# 6x6 and 7x7 on Weekly Comp



## Deleted member 52088 (Dec 1, 2019)

I think that on the weekly comp the 6x6 and 7x7 events should be changed to mean of 3 instead of average of 5 for a few reasons.
1. The WCA uses MO3
2. It takes a lot longer to do 5 solves vs 3
3. It will be better for comp sim
4. Many people don't want to compete if it is not going to prepare us for competition
Put your reasons in the comments below.


----------



## weatherman223 (Dec 1, 2019)

I posted this earlier this year, and it was heavily turned down. Even though I would like Mo3 too, you have to consider that the competition is 1 week long, meaning that we can have enough room to do 2 7x7 solves at work, and finish the rest at home. Staying at Ao5 for now is fine.

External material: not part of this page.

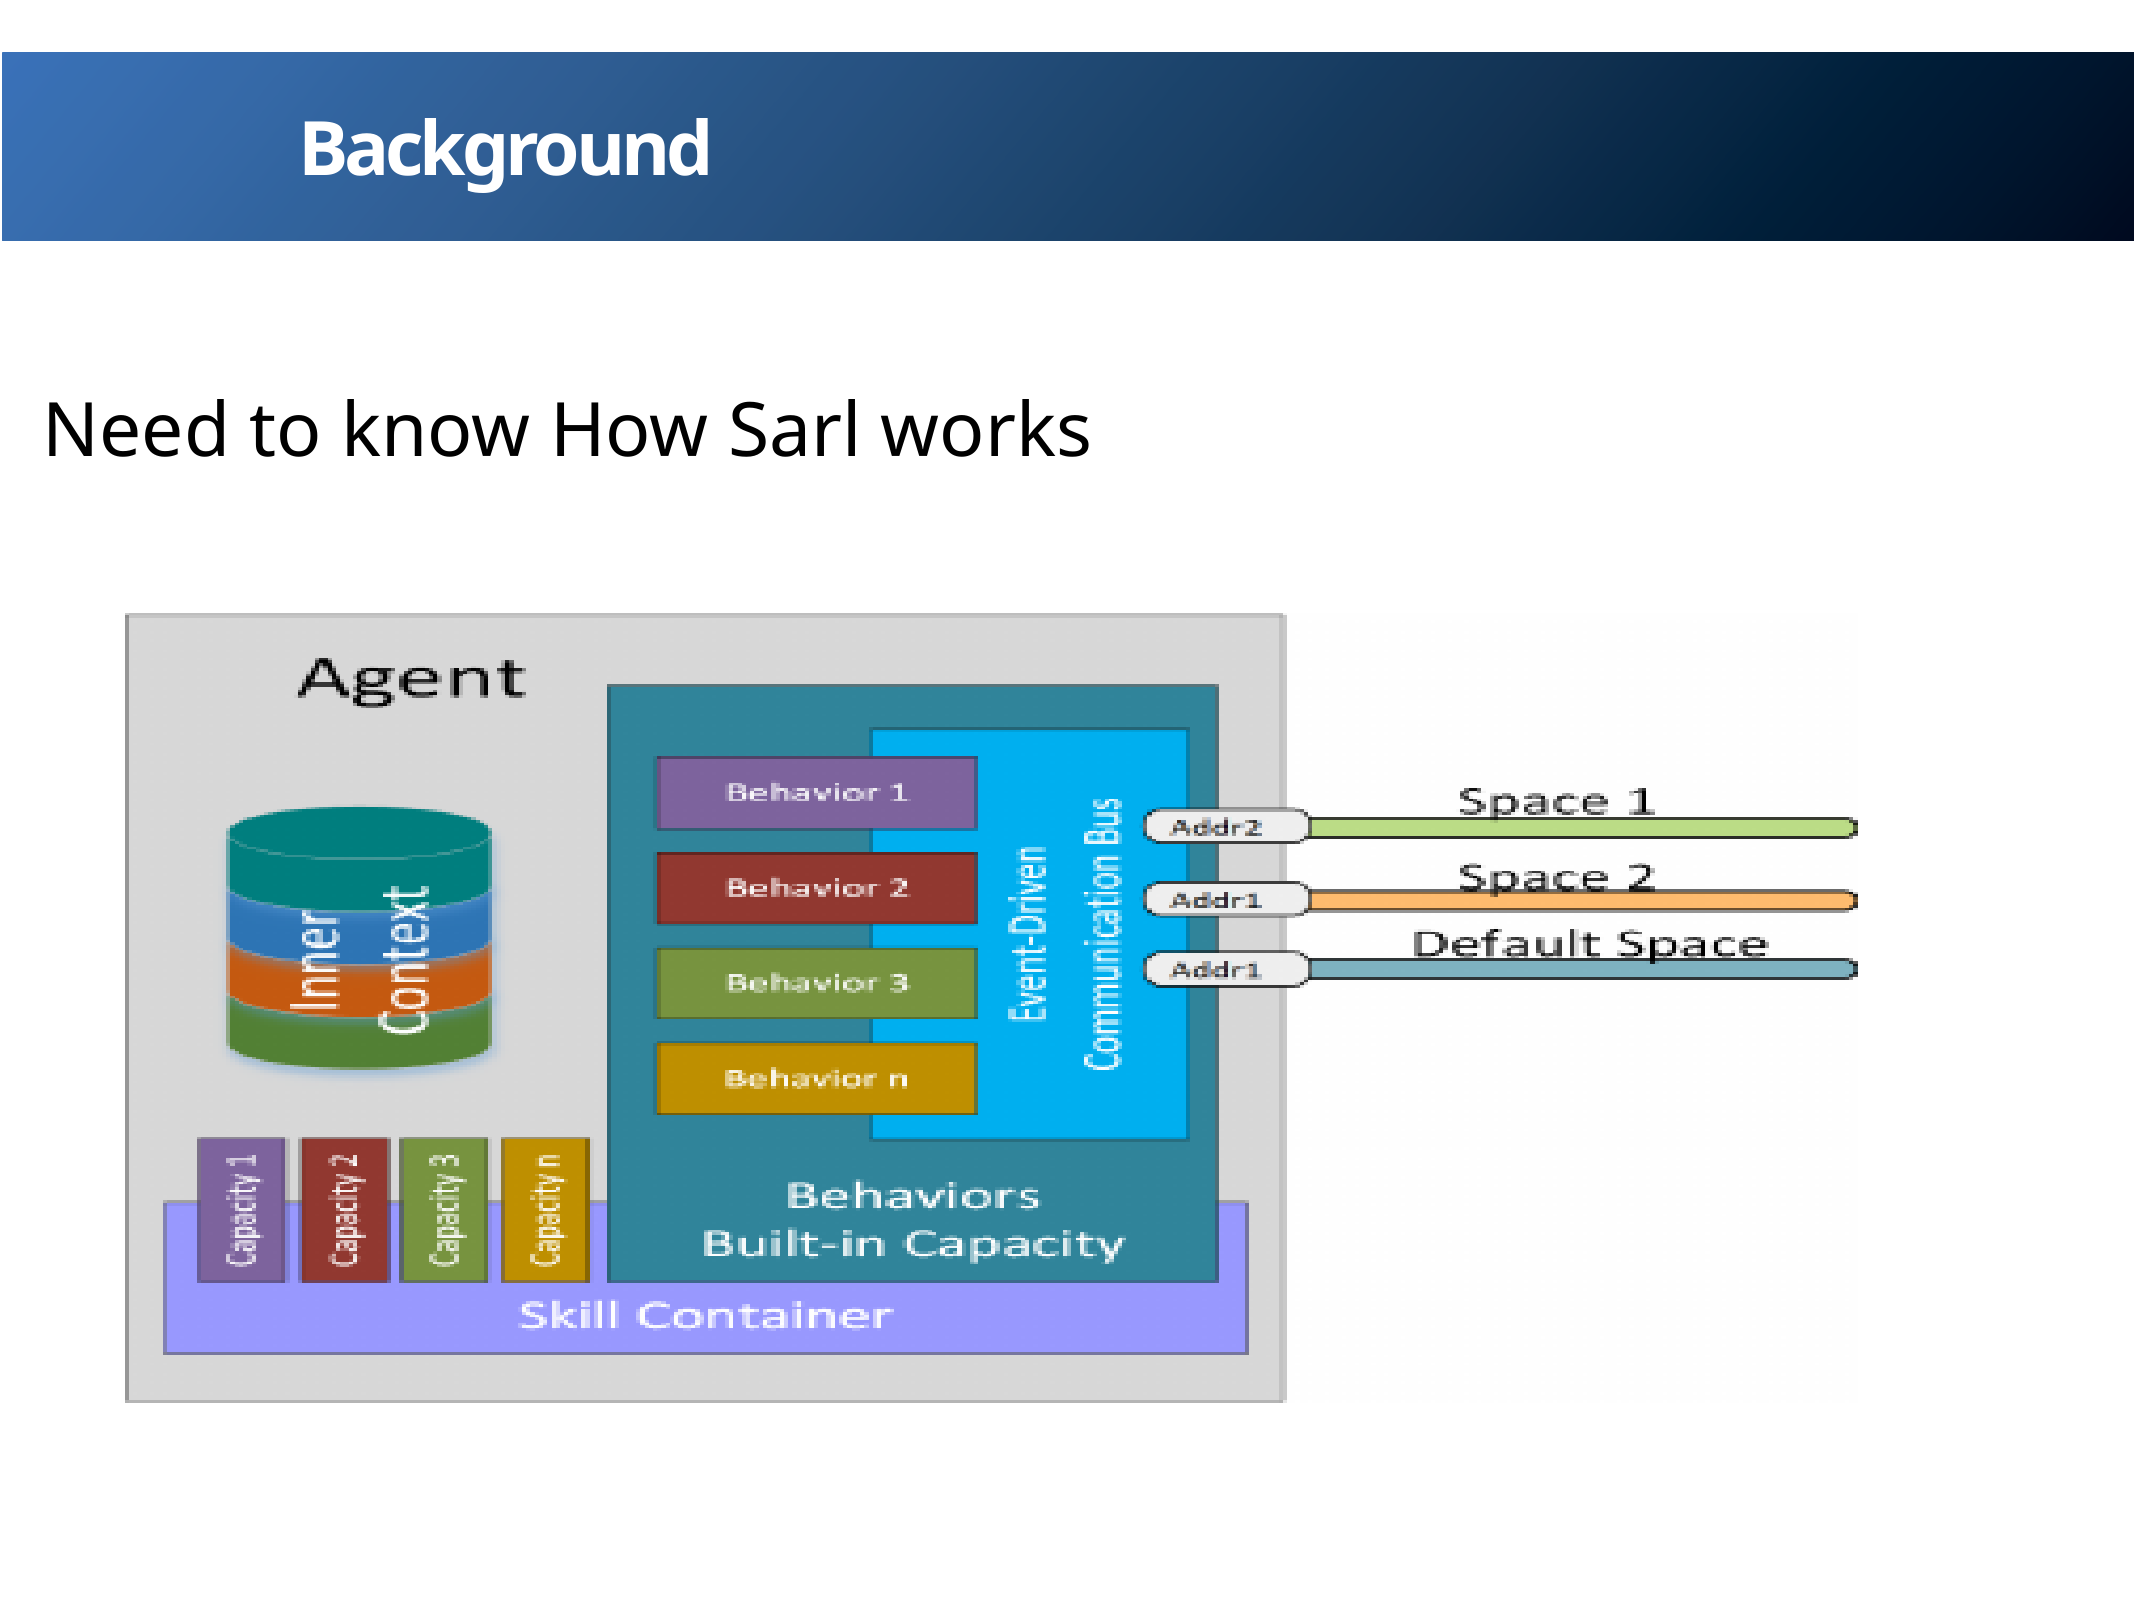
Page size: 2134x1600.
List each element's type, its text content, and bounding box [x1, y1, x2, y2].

Edit: https://www.speedsolving.com/thread...lve-on-weekly-competition-to-mean-of-3.72936/

The poll was a 7-12 vote. You can see opposing opinions, whichI now mostly agree with, below. 

*If you want Mo3, do cubers.io for your comp sim. *


----------



## ImmolatedMarmoset (Dec 1, 2019)

naw 6 and 7 are dumb anyway

EDIT: sry VIBE_ZT but naw


----------